One advantage with this arrangement is that it is inherently fairly secure, since input will only be taken from known communication directories. However, we may also impose additional security measures, such as a check against excessive computational or data storage loads (for the event that some outside would think it's funny to overload the system by invoking the same module very often), and a check that the server-side request comes from the correct computer system.

Anyway, the main advantage is that we can make the existing software available to editors anywhere, without having to go through the pains of distributing it to other sites. (By the way, you are of course welcome to have the source code if you want to, that's not the issue).

Restrictions, extensions, and alternatives for the communication directory scheme

For those operations which involve assembling the contents of a number of files into a larger structure, or analyzing a set of files possibly at several sites, one may wish to use an input file that in turn contains URL:s for other files. Technically there is no problem with this, except for the occasional unreliability of WWW file transfer.

An obvious restriction of the communication directory scheme is that it does not offer the convenience of forms-based data entry and editing or of a graphical user interface for controlling the details of the computation. However, it is still possible to let use the web page invoking the module for setting additional parameters for it.

For data entry, for example for contributing the list of contents of a conference or workshop, I am not sure that it is such a big problem to have to use text file input.

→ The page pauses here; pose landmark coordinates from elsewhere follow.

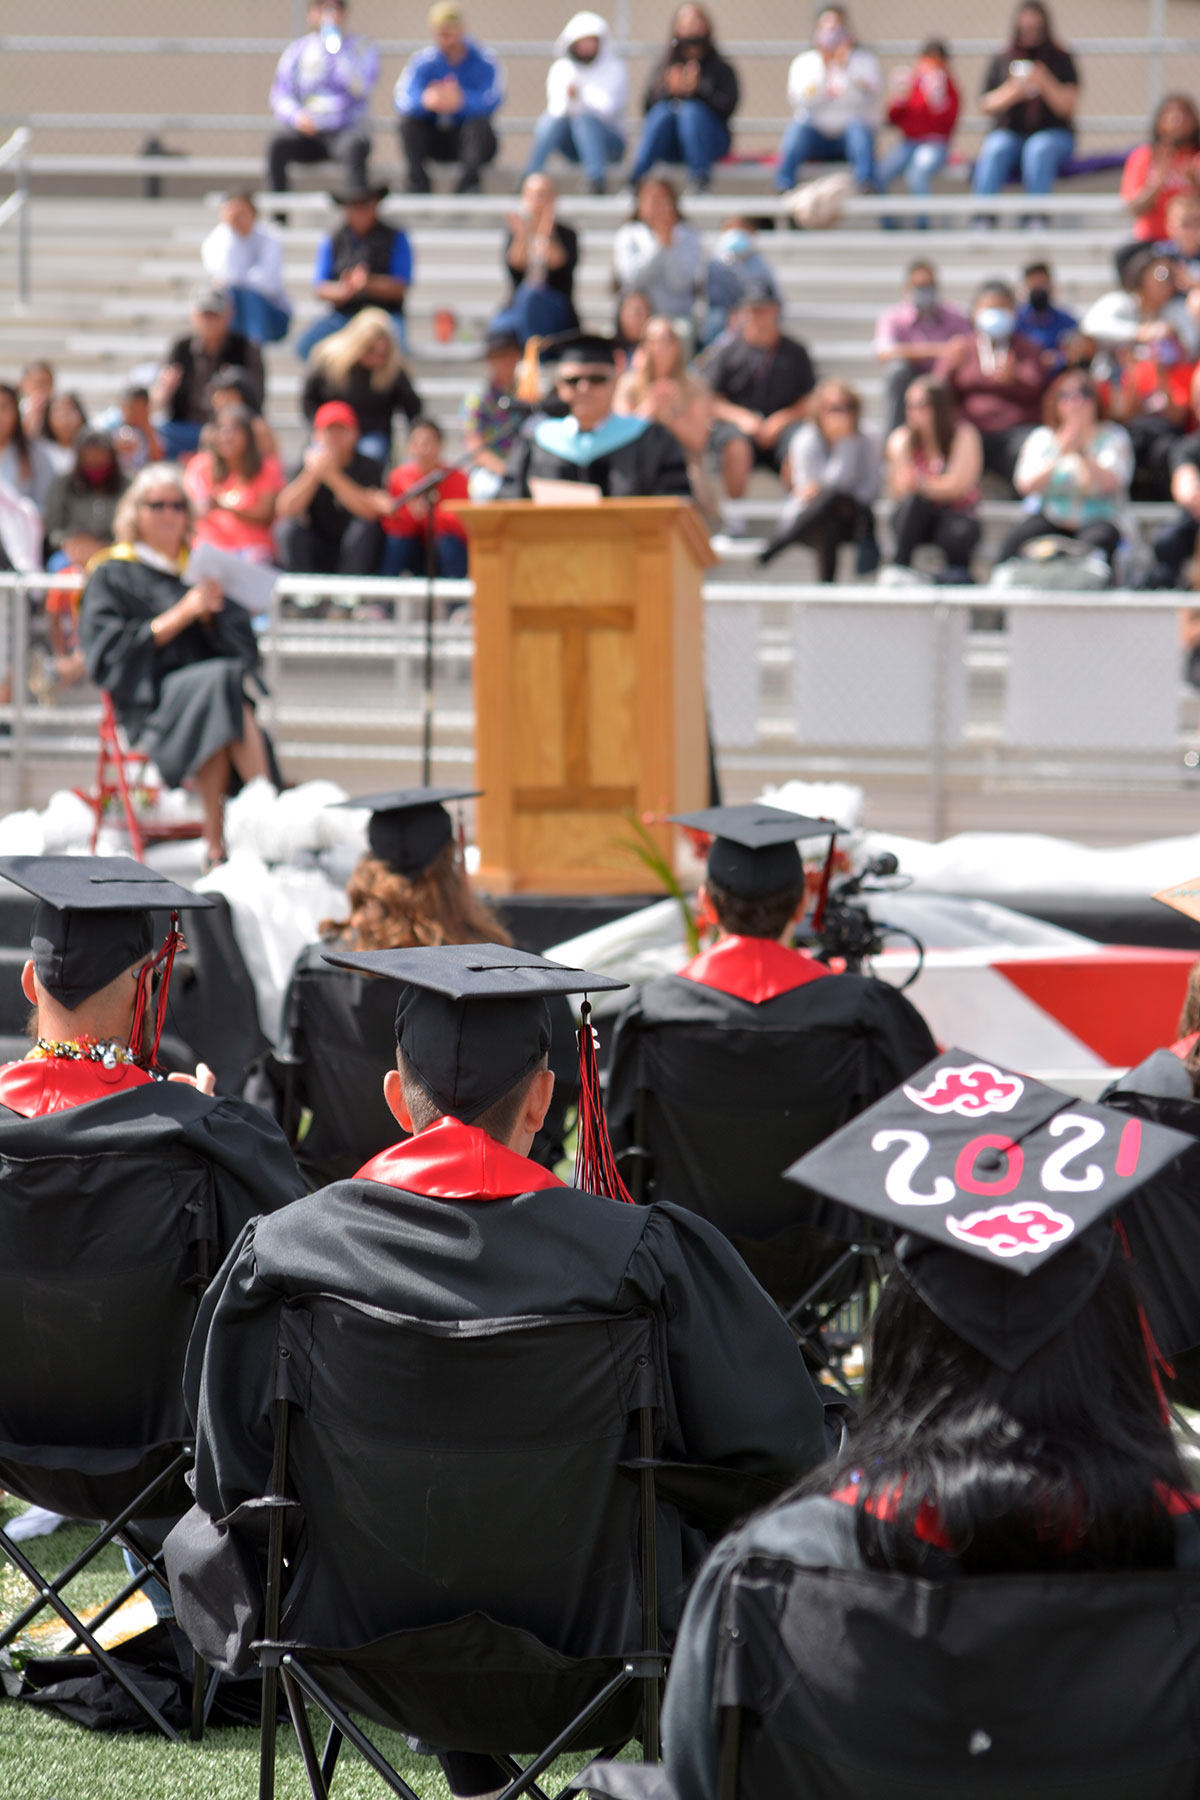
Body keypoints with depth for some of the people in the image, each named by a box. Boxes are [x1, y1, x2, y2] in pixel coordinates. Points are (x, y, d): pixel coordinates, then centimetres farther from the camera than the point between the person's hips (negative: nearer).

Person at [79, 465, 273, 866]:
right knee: (218, 683, -34)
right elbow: (111, 651, -3)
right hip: (150, 703, -3)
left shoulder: (202, 566, 23)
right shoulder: (111, 576, 11)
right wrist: (179, 615, -12)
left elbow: (242, 646, 17)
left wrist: (212, 614, -5)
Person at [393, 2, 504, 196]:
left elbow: (492, 102, -27)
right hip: (436, 141, 2)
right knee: (406, 120, -23)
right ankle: (418, 185, -26)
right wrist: (426, 101, -44)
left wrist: (460, 101, -48)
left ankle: (469, 185, -37)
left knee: (479, 122, -34)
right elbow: (402, 100, -19)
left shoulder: (483, 61, -9)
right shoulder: (424, 61, -3)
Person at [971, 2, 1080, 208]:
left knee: (1038, 150, -36)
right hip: (1009, 132, 2)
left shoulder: (1061, 60, 5)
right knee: (993, 152, -32)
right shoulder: (1001, 60, 11)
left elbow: (1068, 107, -2)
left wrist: (1045, 83, -19)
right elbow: (987, 106, 7)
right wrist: (1011, 92, -13)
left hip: (1053, 132, -2)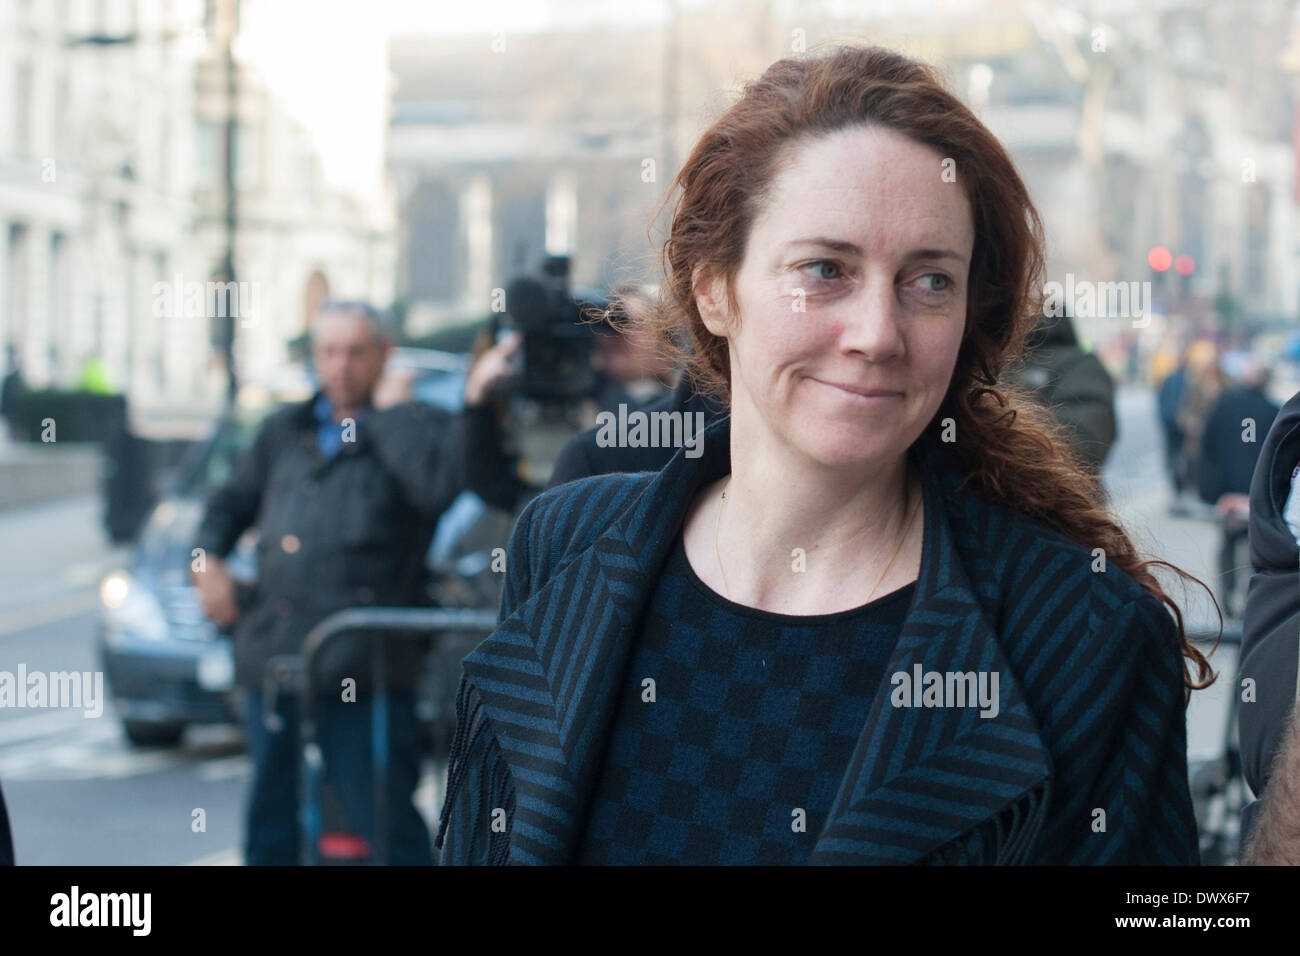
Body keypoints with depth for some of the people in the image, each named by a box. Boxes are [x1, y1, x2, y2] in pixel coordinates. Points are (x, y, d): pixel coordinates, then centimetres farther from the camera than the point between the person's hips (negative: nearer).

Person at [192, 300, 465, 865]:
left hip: (362, 666, -6)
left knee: (384, 821, -6)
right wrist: (208, 559, 12)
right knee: (270, 822, 13)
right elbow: (231, 504, 31)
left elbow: (439, 485, -19)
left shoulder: (414, 429, 3)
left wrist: (384, 415, -9)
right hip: (271, 656, 6)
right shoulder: (285, 432, 20)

As a matter of personal taste, I think it is more convenient to prepare a text file using Emacs than to have to navigate between forms and form fields using a mouse. On the other hand, text-file input means that the user has to be more careful with syntax, since incorrect data are not recognized until the whole file is processed.

The only major problem I think is for data editing: modifying objects in the data base after they have first been entered. For this purpose, we should plan to use the remote database editor being developed in Java by John Olsson. It sets up an editor process on the client side, communicating with a corresponding server-side process, and allows navigation in the object database and making changes along the way. User authorization can then be done when as process is initiated, and is in force for as long as the process is running.

How to get started

In order to get started with using these services under the communication directories scheme, just send me a mail indicating what identifier you wish to use, and what is the name (URL style) of your client-side communication directory. As soon as you receive the return message confirming that the server-side directory has been set up, you are ready to use the modules described in the on-line documentations.